_YOUR GOAL:_
Only the lines from the one that contains "Table 2. Tumor size per tumor" through the last line of the data below should be duplicated, exactly and without pictures.

_DATASET CONTENT:_
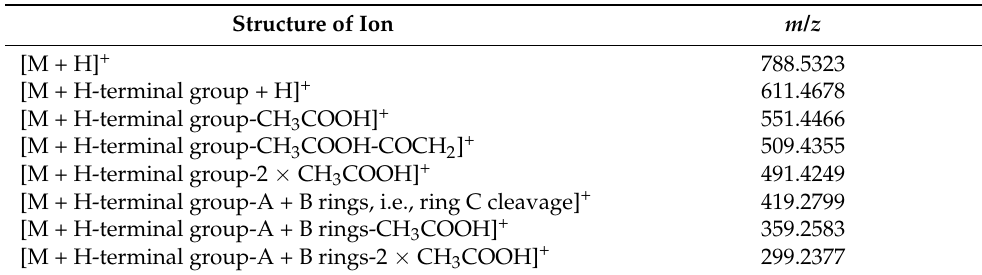
Table 2. Assignment of ions observed in tandem mass spectra of peracetylated adenosylhopane described in the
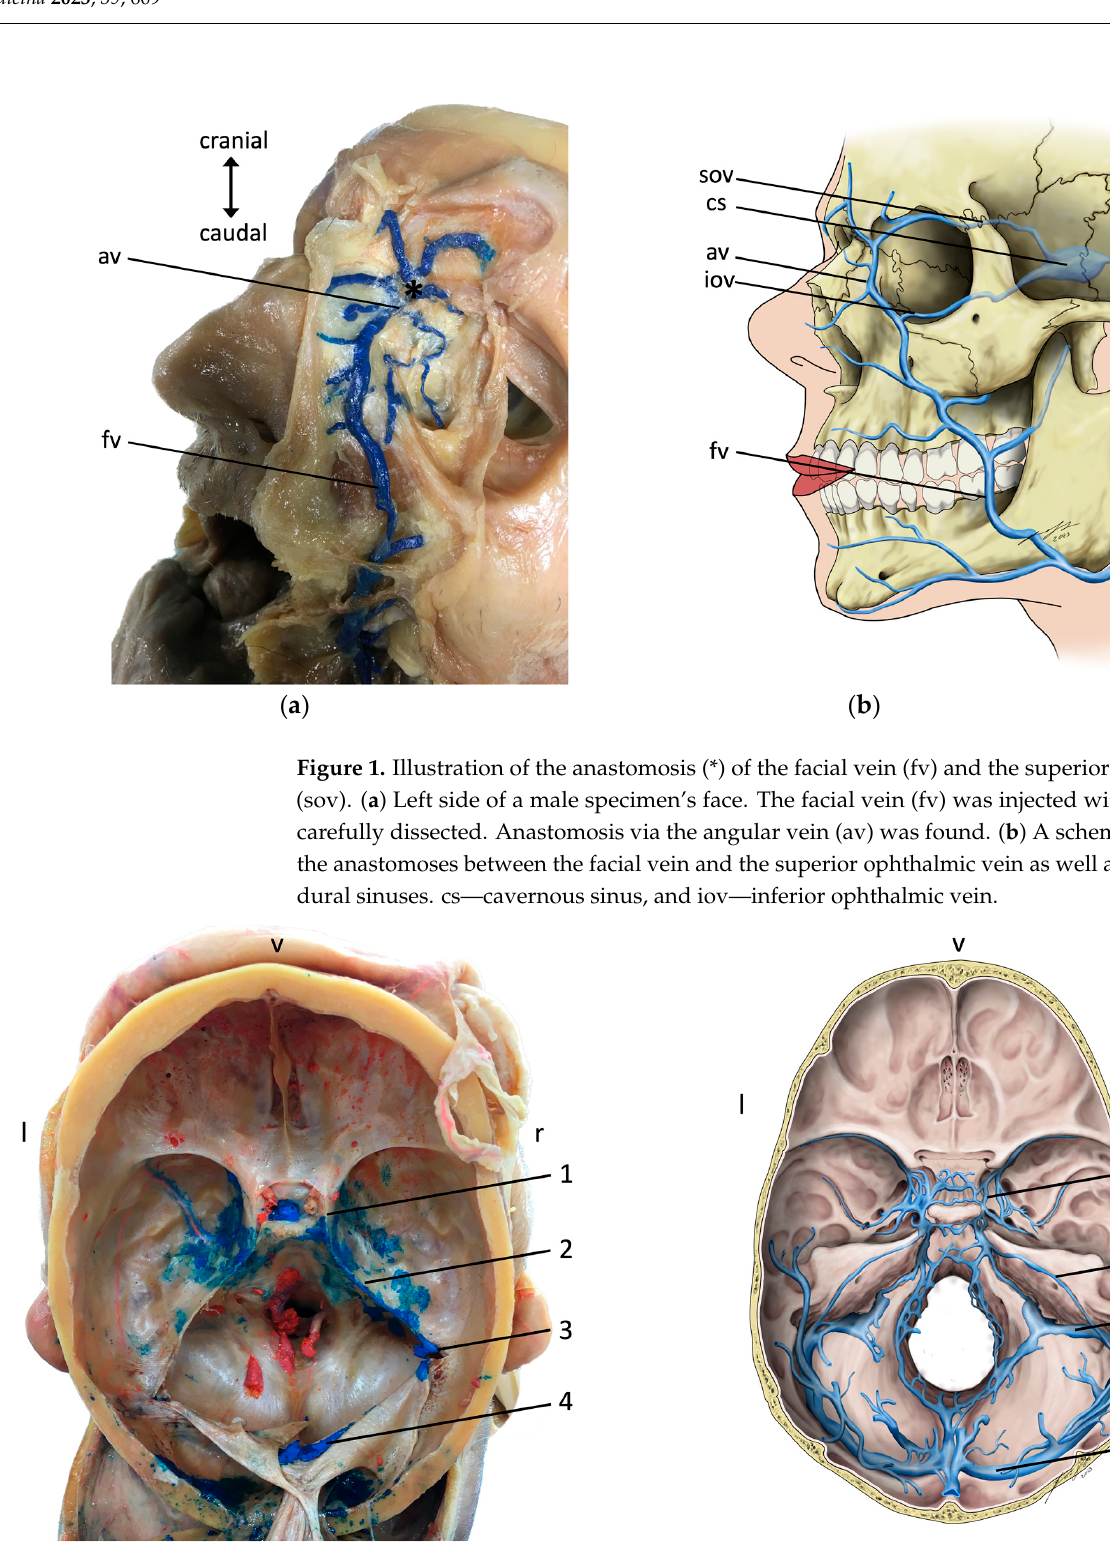
Figure 2. Illustration of the intracranial aspect of the dural sinuses. ( a ) A specimen’s intracranial aspect after removal of the calvaria and the brain. The dispersion of the latex injected via the facial vein into the (1) cavernous sinus, (2) the superior petrosal sinus, (3) the sigmoidal sinus, and (4)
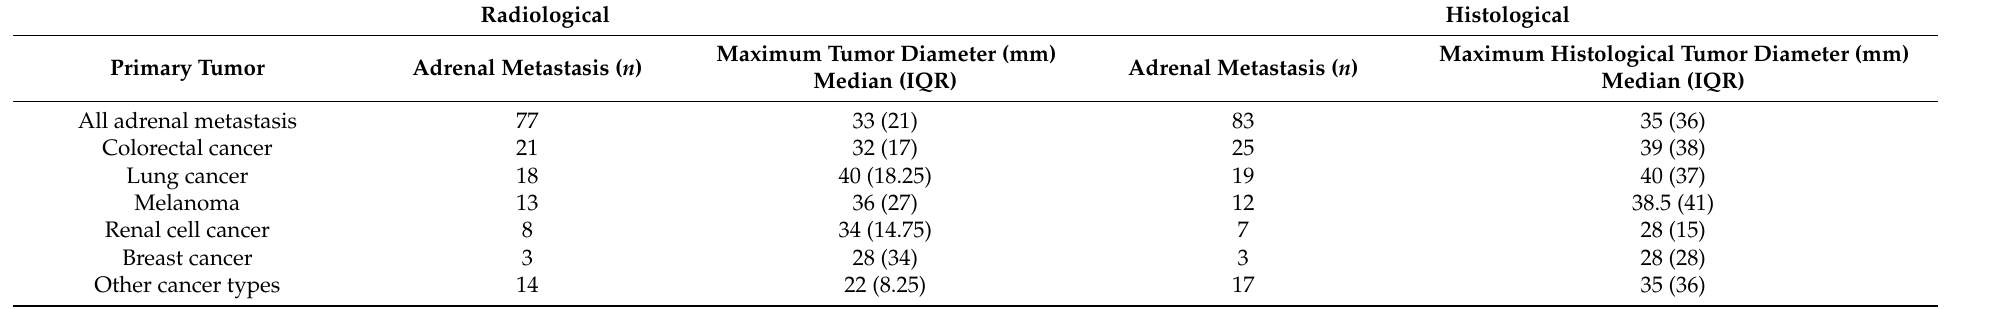
Table 2. Tumor size per tumor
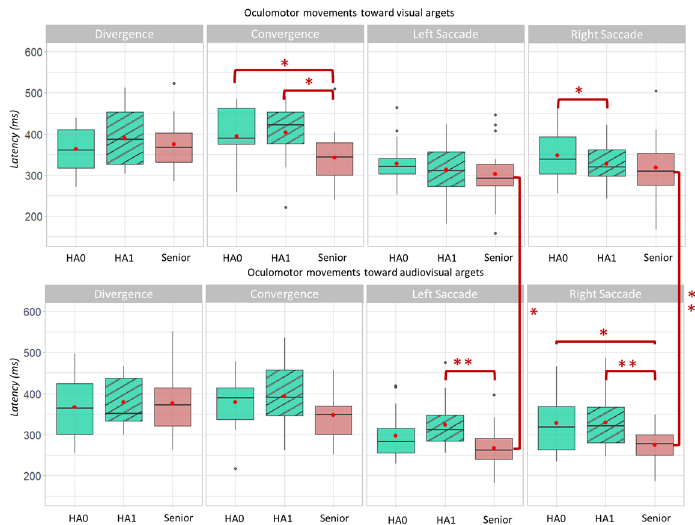
Figure 4. Oculomotor latencies as a function of eye movement, groups (HA0 represents group Senior_HA when participants are not wearing their hearing aids, HA1 represents group Senior_HA when participants were wearing their hearing aids, Senior represents participants in group Senior), and target sensory modality. Figures in the upper part represent eye movements to visual targets, figures in the lower part represent eye movements to audiovisual targets. Asterisks indicate Wilcoxon test p values less than 0.05: ‘*’ for 0.01 < p < 0.05; ‘**’ for 0.001 < p <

_EXERCISE SOLUTION:_
Table 2. Tumor size per tumor
Figure 4. Oculomotor latencies as a function of eye movement, groups (HA0 represents group Senior_HA when participants are not wearing their hearing aids, HA1 represents group Senior_HA when participants were wearing their hearing aids, Senior represents participants in group Senior), and target sensory modality. Figures in the upper part represent eye movements to visual targets, figures in the lower part represent eye movements to audiovisual targets. Asterisks indicate Wilcoxon test p values less than 0.05: ‘*’ for 0.01 < p < 0.05; ‘**’ for 0.001 < p <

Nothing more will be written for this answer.